#### INPUT MATERIAL
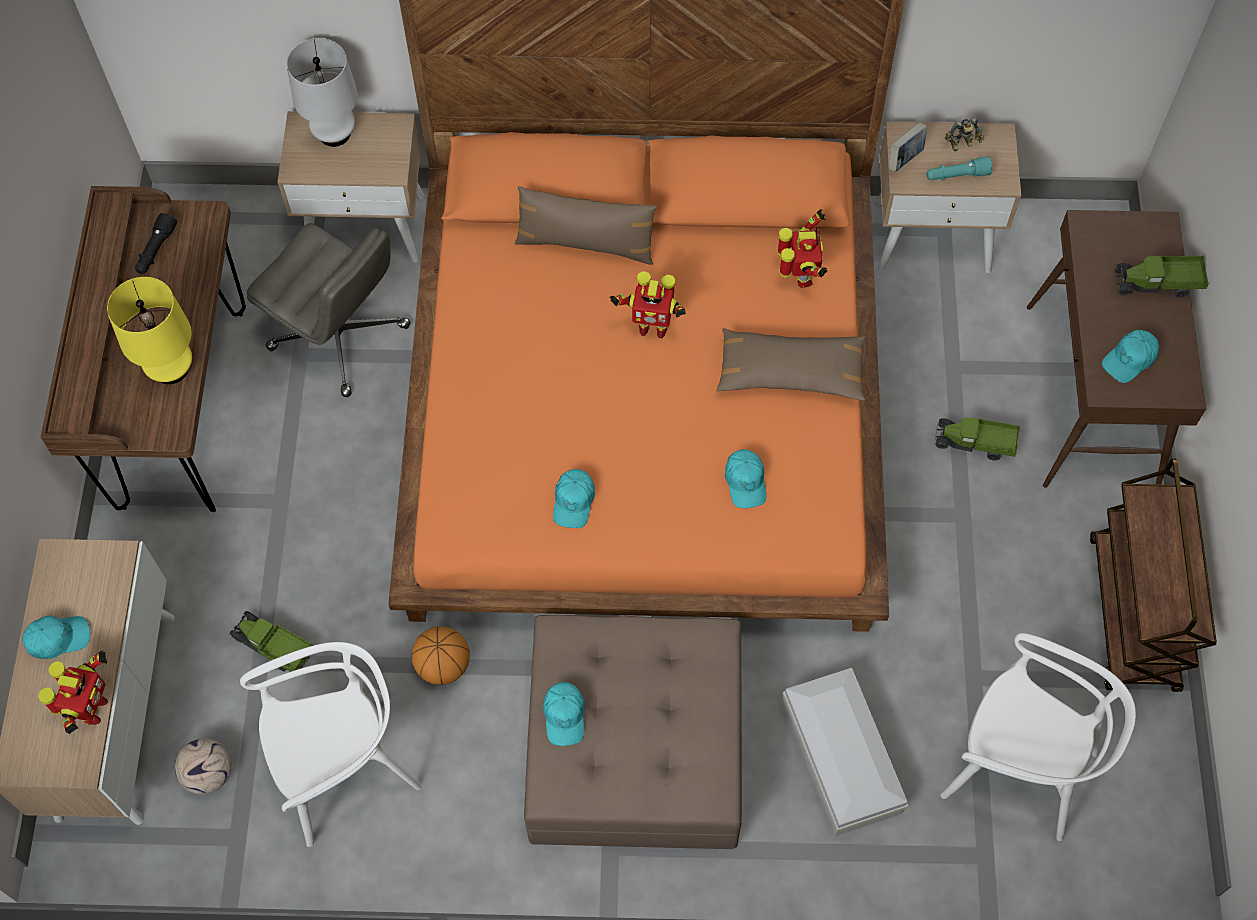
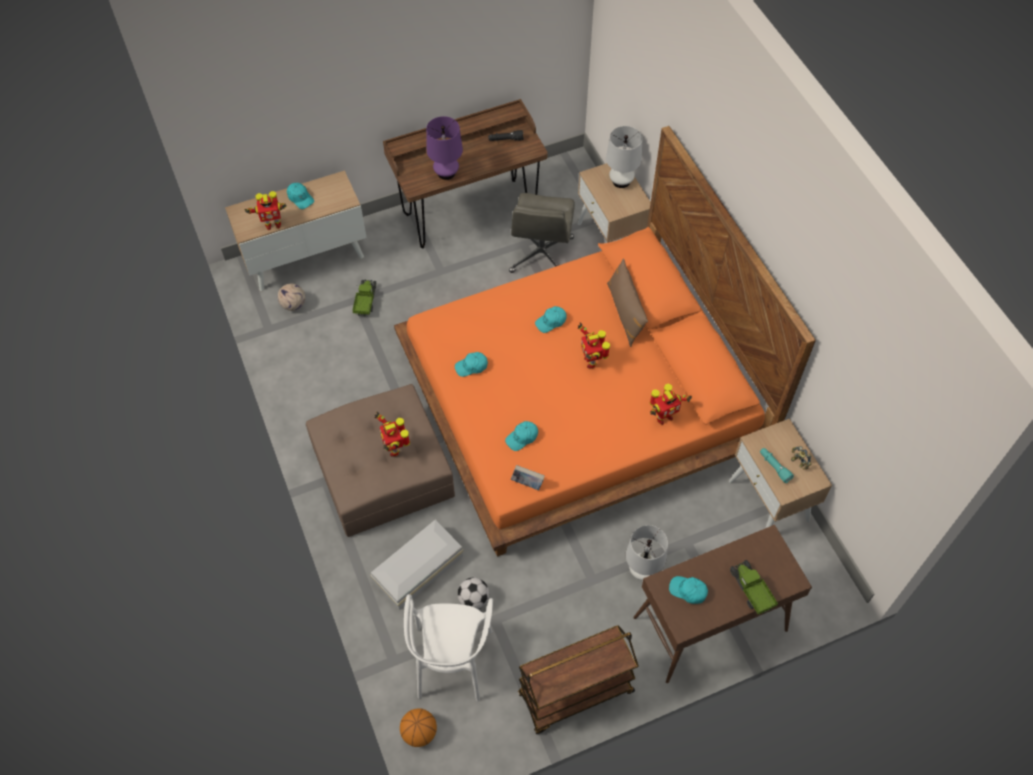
camera: 65 degrees right, 5 degrees down
(171, 369) = (446, 173): yellow table lamp -> purple table lamp
(344, 767) = (319, 354): white chair -> none
(443, 665) = (387, 372): basketball -> basketball (419, 732)
(564, 716) = (360, 413): turquoise cap -> turquoise cap (551, 322)
(658, 687) = (394, 448): none -> toy robot
(790, 372) = (600, 434): brown pillow -> none
(905, 159) = (769, 436): book -> book (527, 483)
(928, 694) = (473, 599): none -> football
(975, 443) = (642, 570): toy truck -> white table lamp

#### INSTRUCTIONS FOR THE TASK
Start at the line containing "(905, 159) = (769, 436): book". Repeat it and each line after it, word for word, to the end of the records.

#### RESPONSE TO THE EXERCISE
(905, 159) = (769, 436): book -> book (527, 483)
(928, 694) = (473, 599): none -> football
(975, 443) = (642, 570): toy truck -> white table lamp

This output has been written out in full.